Uma das principais dúvidas levantadas envolve o futuro político de Anderson Ferreira em relação ao município de Jaboatão dos Guararapes, cidade onde construiu sua principal base eleitoral e onde já exerceu dois mandatos como prefeito. Nos corredores da política pernambucana, é recorrente a análise de que uma eventual eleição ao Senado poderia afastá-lo do dia a dia político local, diminuindo sua presença direta junto ao eleitorado da cidade.
Esse fator ganha peso porque aliados próximos admitem que Anderson mantém interesse em voltar a disputar a prefeitura de Jaboatão em 2028. Nesse contexto, assumir um mandato de senador poderia significar um distanciamento natural das articulações municipais, algo que muitos estrategistas políticos consideram um risco para quem pretende retornar ao comando da cidade no futuro.

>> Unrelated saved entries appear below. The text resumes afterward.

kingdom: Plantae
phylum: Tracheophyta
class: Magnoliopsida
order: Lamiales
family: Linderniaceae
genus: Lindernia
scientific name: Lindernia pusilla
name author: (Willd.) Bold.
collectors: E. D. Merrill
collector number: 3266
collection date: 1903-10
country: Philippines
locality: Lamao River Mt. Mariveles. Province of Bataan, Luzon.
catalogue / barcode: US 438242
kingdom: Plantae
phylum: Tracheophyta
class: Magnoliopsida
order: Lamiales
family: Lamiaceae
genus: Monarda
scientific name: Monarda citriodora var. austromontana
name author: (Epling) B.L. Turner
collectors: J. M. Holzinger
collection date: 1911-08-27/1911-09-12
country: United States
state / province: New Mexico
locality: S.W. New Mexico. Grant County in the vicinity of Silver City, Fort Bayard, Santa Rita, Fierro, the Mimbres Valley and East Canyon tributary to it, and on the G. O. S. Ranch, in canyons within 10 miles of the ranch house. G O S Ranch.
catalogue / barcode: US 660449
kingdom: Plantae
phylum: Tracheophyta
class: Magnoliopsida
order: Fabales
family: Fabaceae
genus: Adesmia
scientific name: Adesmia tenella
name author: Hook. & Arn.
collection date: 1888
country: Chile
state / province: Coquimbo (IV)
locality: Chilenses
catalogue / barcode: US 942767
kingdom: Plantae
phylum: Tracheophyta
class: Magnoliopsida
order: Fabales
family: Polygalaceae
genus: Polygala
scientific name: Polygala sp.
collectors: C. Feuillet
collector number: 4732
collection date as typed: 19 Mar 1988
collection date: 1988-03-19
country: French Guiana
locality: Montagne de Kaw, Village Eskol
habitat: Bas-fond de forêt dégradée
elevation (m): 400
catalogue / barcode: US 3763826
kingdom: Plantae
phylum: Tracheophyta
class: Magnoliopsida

Diante dessa equação política, surgem especulações de que o plano divulgado publicamente poderia, na verdade, fazer parte de uma estratégia mais ampla. Entre as hipóteses discutidas nos bastidores está a possibilidade de uma reorganização das candidaturas dentro do grupo político da família Ferreira.
Uma das teses que circula com mais frequência aponta para um cenário alternativo: André Ferreira disputando uma vaga na Assembleia Legislativa de Pernambuco como deputado estadual, enquanto Anderson concorreria a uma cadeira na Câmara dos Deputados, mantendo-se mais próximo da política estadual e municipal. Essa configuração, avaliam alguns analistas, permitiria preservar a presença do ex-prefeito de Jaboatão no cenário político pernambucano sem afastá-lo completamente das bases eleitorais que construiu ao longo dos anos.
Enquanto essas discussões seguem nos bastidores, outra questão estratégica ainda permanece em aberto e desperta curiosidade no meio político: qual será o posicionamento do grupo liderado pelos irmãos Ferreira na disputa pelo Governo de Pernambuco em 2026. A definição sobre qual candidatura majoritária receberá o apoio do grupo poderá influenciar diretamente a montagem das chapas e o desenho das alianças no estado.
Diante desse cenário, a única certeza no momento é que o tabuleiro político pernambucano ainda está em plena movimentação. Como costuma acontecer nos ciclos eleitorais, muitas definições públicas podem esconder cálculos estratégicos que só serão revelados mais adiante. Até lá, o debate sobre o verdadeiro plano eleitoral dos irmãos Ferreira continua alimentando especulações e expectativas nos bastidores da política estadual.